Mayın temizleme görevi 1992'de Genelkurmaya verildi
Gönül, mayınları ordunun temizleyip temizlemeyeceğine ilişkin soruya, şöyle karşılık verdi:
"Temizleme görevi, 4 Mart 1992'de Bakanlar Kurulu kararıyla Genelkurmaya verildi. 2001'de kaynak konusunda bir sorun çıkmış ama daha sonra 22 Ağustos 2001'de temizleme için Genelkurmayda ofis kuruldu. Ancak kaynakta yine problem vardı. Bunun kaynağı, Sayın Başbakanımızın ilgisiyle karşılandı, sizin de aklınızdan geçen bir şekilde. 2003'te bu para bulunduktan sonra, daha önce mayın temizlemede çalışan bazı ekip elemanları takviye edilerek, yurt dışına gönderildi.
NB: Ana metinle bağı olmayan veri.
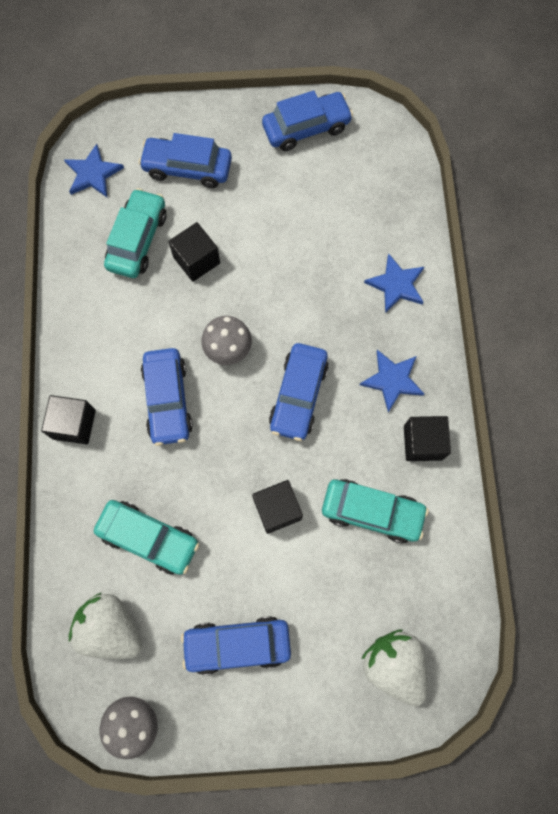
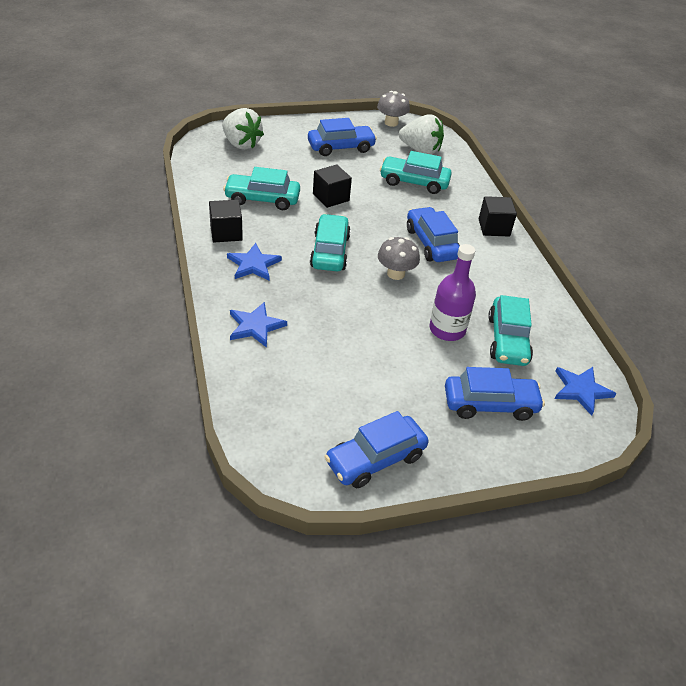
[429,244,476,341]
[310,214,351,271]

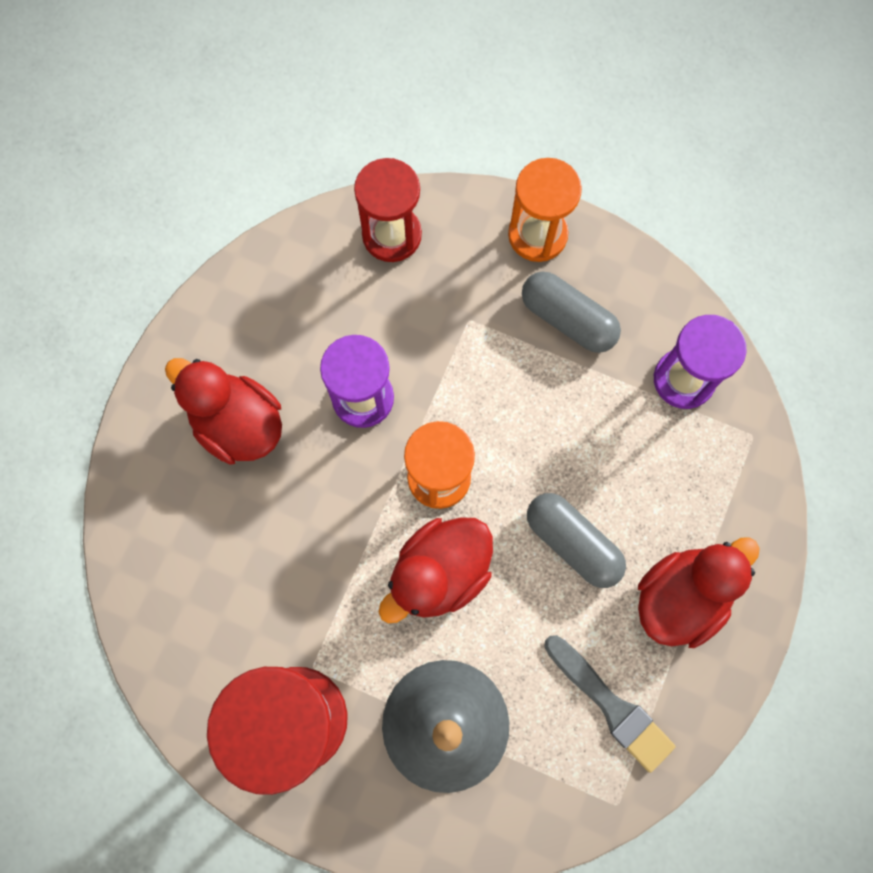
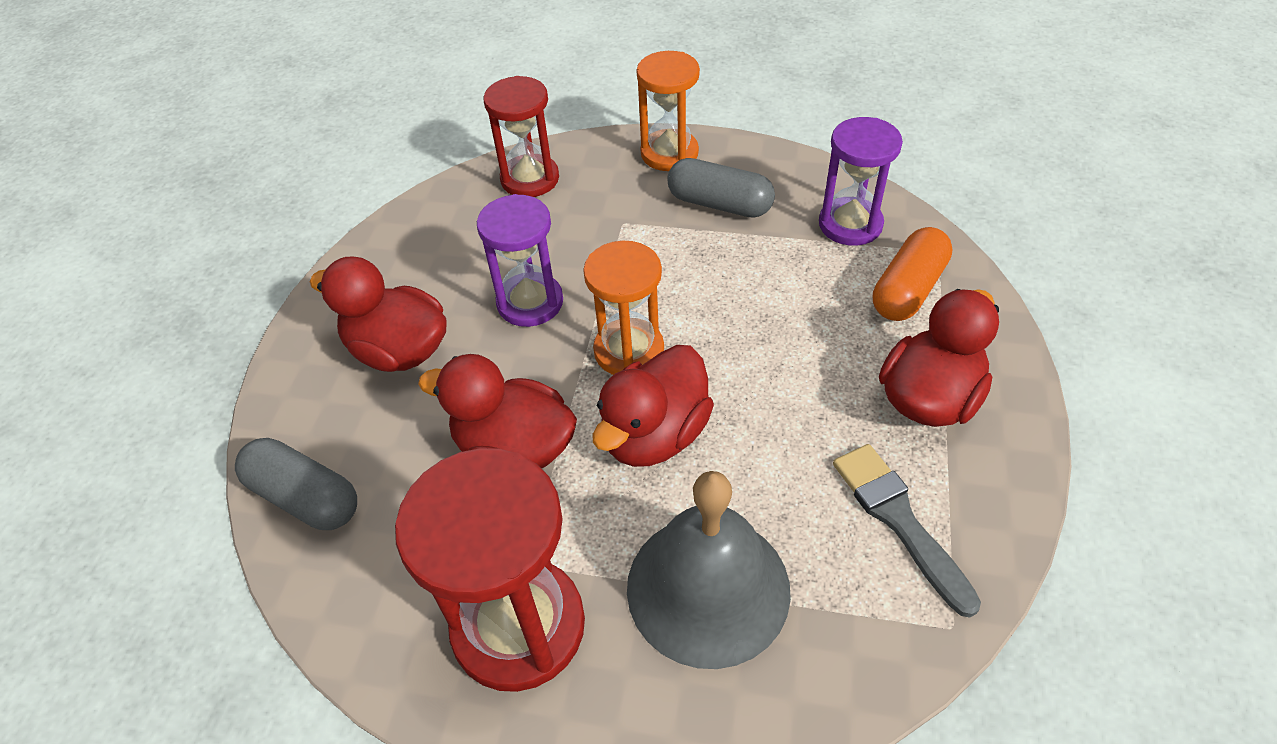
[235,438,357,530]
[833,444,981,618]
[418,354,577,469]
[873,227,953,321]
Özellikle Bosna Hersek'te çok önemli temizleme yapılmıştı, tecrübe olsun diye oraya gönderildi. Dışarıdan getirilen kullanılmış teçhizatla, mekanik mayın temizleme teçhizatlarının denemeleri, bu arkadaşların da bilgisiyle, Eylül-Ekim 2003'te Mardin'de yapıldı, başarılı oldu. Genelkurmay, bundan sonra ciddi bir planlamayla bu işi yapmaya niyetlendi. Piyasa araştırmasına çıkıldı. İlk alınan teçhizat 5 milyon dolar civarındaydı. Bunlar, dozer gibi çok büyük makineler, üçlü bir kombinasyon. Siparişe çıkıldı, 5 milyon dolarlık üçlü makinelerin her bir grubu için 14-15 milyon dolar istendi."
Herkez samimi
Gönül, bunun üzerine Genelkurmayın, "Bu iş ihaleyle, hizmet alınarak yapılabilir mi?" diye Milli Savunma Bakanlığından görüş sorduğunu ifade etti.
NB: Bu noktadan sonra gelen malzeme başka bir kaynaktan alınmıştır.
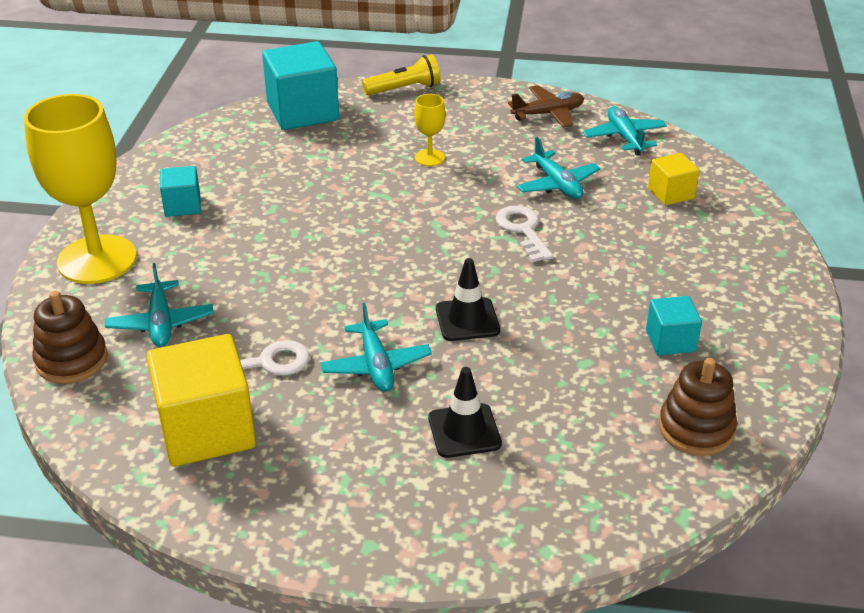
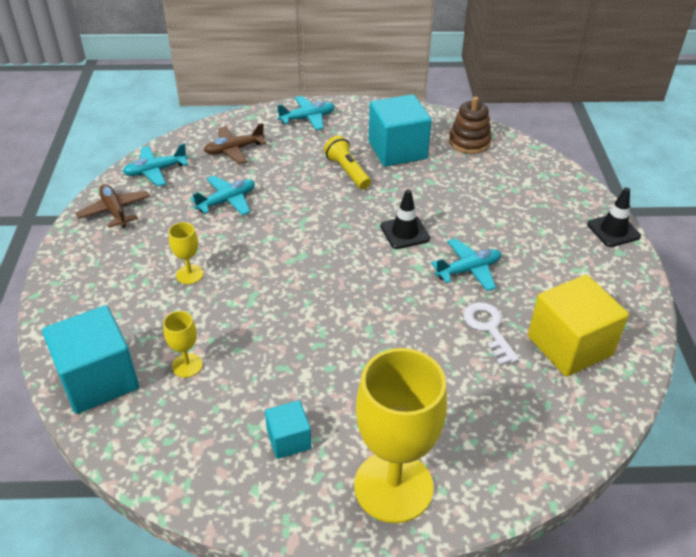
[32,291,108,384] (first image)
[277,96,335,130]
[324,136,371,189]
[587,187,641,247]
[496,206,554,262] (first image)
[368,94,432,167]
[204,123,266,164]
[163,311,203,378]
Milli Savunma Bakanı Gönül, 14 firmanın teklif verdiğine işaret ederek, sözlerine şöyle devam etti:
"En alt teklif 530 trilyon, en üst 2,279 trilyon. Bu kadar büyük paraları, bizim bütçemizde bulmak mümkün değildi. Bunun üzerine Genelkurmay Başkanlığı, Başbakanlığa 24 Haziran 2008'de 'bunu başka kurum yapsın' diye yazı yazdı. Yazı bizden geçmedi, bize bilgi verildi. Çünkü Genelkurmaya bu görev Hükümet tarafından verilmişti.
Abdüllatif Şener'in başkanlığında bir heyet 26 Ekim 2004'de toplandı. Burada Milli Savunma, Genelkurmay (temsilcileri) de vardı, yeni Bakanlar Kurulu kararı alınarak, başka bir kurumun görevlendirilmesi önerisi çıktı. Bunun üzerine Bakanlar Kurulu karar alarak, Maliye Bakanlığını görevlendirdi. Bu işi yapmak üzere Kara Kuvvetlerinin mücadelesini, Aytaç Yalman komutanın verdiği mücadeleyi hatırlıyorum. Herkes, samimiyetle bu işe girdi. Ama çok da kolay mesele olmadığı tespit edilerek, bugünkü noktaya getirildi."
Gönül, terörle mücadele için para açısından bir sıkıntının olmadığını, Genelkurmay ne istediyse, hükümetleri zamanında verildiğini kaydetti. Gönül, "Bütçede para olmadığı için istenilen para, örtülü ödenekten verildi. Ama örtülü ödenekten milyarlar ödeyemezsiniz. Bütçeye koymanız lazım. O nihayet denemeydi" diye konuştu.